- May 10, 1999
Wish Me Luck
Acorn Media releasing a London Weekly Television production originally broadcast on England’s ITV. Two standard definition DVDs containing eight episodes, full-screen 4x3 aspect ratio. Total run time, about 6 hours, 28 minutes, with an average program time of 48.5 minutes. Dolby Digital sound, essentially monaural audio. Not captioned or subtitled. Larger slip-case holds two half-thickness DVD cases, each with one disc. Disc 2 has some production/publicity photos and some text-background on female spies during World War II. Both discs have a couple of unskipable copyright and Acorn-type logos. Disc 1 also includes some Acorn Media highlights, as well as two preview-type trailers; these can be skipped with the “chapter search” function.
Note: the disc cases have one or two sentences for each episode. In general, I would qualify these brief descriptions to be SPOILERS for those who have not seen these programs.
Suggested retail price for this set is $39.99 and streets on March 16, 2010.
The Program —
Espionage, danger, and romance behind enemy lines. This is the curious tag-line for the series. What makes it particularly interesting is that while it is technically accurate, the series it describes is surprisingly not like what comes to mind. Colonel “Cad” Cadogan and his number two, Faith Ashley, are the principals in charge of a Special Operations section during World War II. They are tasked with sending ‘unconventional agents’ into Occupied France, to conduct intelligence, resistance, and sabotage operations against the Nazis. In Series 1, the agents we focus on are two women, a relatively young mother trained as a courier, and a younger, impulsive, half-Jewish wireless operator.

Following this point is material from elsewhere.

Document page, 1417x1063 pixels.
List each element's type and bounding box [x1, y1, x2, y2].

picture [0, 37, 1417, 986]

The series begins with what becomes the recruitment of Liz and Matty, progresses through their training, deployment, and operations in France. Complications abound, from old friends from the pre-War, to Matty fighting boredom and romance whilst dodging Nazis looking for her and her transmitter.
Filmed in the late 1980s, the sets, costumes, and overall production design are richly detailed, and the viewer is allowed to appreciate the detail put into dressing the English and French locations, and all of their loving set-dressings to restore the world of 1943. The program is also slightly coy, not always explaining everything, but leaving it for the astute viewer to assemble the things he or she has been shown — or only shown the implication of — to understand the actions and reactions of the people on-screen.

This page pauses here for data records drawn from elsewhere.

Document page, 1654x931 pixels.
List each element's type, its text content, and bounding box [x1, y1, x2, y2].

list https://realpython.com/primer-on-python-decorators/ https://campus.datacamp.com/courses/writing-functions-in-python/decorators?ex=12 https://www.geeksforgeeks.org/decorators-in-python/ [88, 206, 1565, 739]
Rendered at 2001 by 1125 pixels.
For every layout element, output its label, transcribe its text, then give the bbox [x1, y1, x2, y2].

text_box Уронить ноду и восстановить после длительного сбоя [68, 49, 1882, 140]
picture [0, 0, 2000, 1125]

Wish Me Luck Series 1 stars Julian Glover, Jane Asher, Suzanna Hamilton, Kate Buffery, Michael J. Jackson, Jane Snowdon, Jeremy Northam, and Warren Clarke.
The Video —
What can be said? Late 1980s video production has a certain fingerprint to it. The gear with which the programs were edited and posted on varies, as some new toys and techniques were just becoming more economical — but the training was not always there. Some of the video titles, for example, leave something to be desired. Some of the location equipment was better than others, and much of the program was shot on location. And some of the materials are suffering, either from the PAL to NTSC conversions, or perhaps there was a loss of some of the early-generation tapes. There are some dropouts here and there, and there are a few scenes that look as though the video was passed through a composite stage, and then restored to component. The DVDs, however, are quite accurate in their depiction — and perhaps betrayal — of the sources used for this release.
The Audio — ½
The audio on these discs is completely unexceptional. Dialog is clear, sound effects fit into the scene, and do not distract. If there is a distraction, it is a stylistic choice in the nature of the music used in this program. This, however, is a subject of personal opinion, and does not reflect on the construction of the program or of the discs themselves. While one could certainly ask for more from the entire soundtrack, there is nothing wrong with it.

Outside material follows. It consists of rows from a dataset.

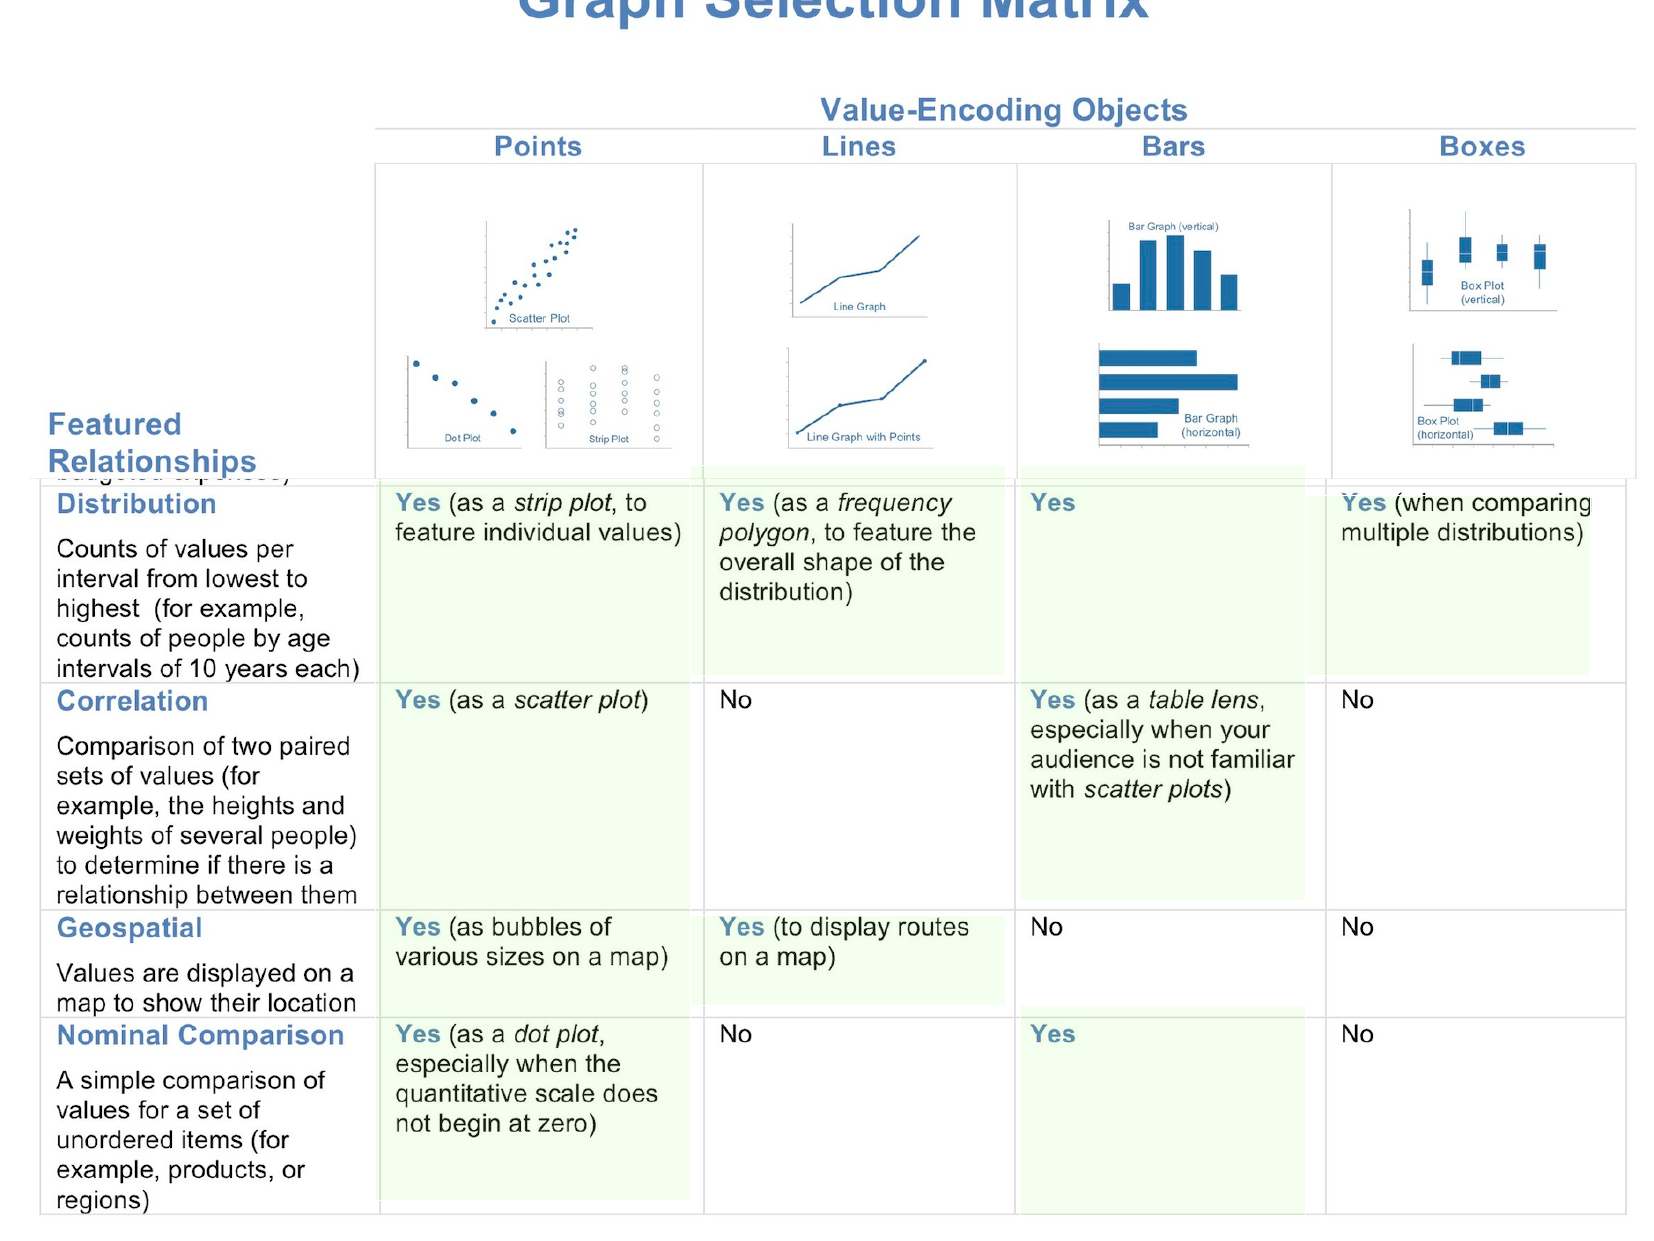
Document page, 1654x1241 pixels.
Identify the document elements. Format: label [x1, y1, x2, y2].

picture [0, 0, 1654, 1236]
text_box [375, 465, 1006, 1201]
text_box [1020, 1005, 1306, 1216]
text_box [1020, 465, 1591, 901]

Of curious note is the use of language — and I do not mean Matty’s fairly frequent use of the expression, “Sod!” Rather, whilst in England, they speak English, save for when they are speaking French, which is uncaptioned French. When in France, and are supposed to be speaking French, they are still speaking English — although the Germans speak their French with the classic stereotypical German accent, “Ve haff vays off makink yov talk!” What is spoken in German is spoken in German, but with English subtitles. Morse code, of course, is still in code, and such code (when audible) is not captioned.
The extras are not terribly deep. The stills slide-show is accompanied by the show’s score, and consists of perhaps two dozen stills taken on the sets for publicity. There are five pages of text talking about the real lady spies who inspired Wish Me Luck.
In The End —
From a technical standpoint, what is important is that the DVDs are an excellent rendering of the source-material at hand. There was no heavy-handed noise reduction, or much else in the way of abuse. Instead, Acorn continues to release good quality programming where the content invites the viewer beyond the technical issues of the time. While Wish Me Luck is not a James Bondian super-thriller with gadgets and supersophisticated agents running around in perfect evening-wear, it is a simply told story, about people living in difficult times, and either rising to the difficult nature of the challenges in their life — or not. And how those difficult times bring out the best, the worst, or even just the different from ordinary men and women. I look forward to the future releases of the next two series of fifteen more episodes.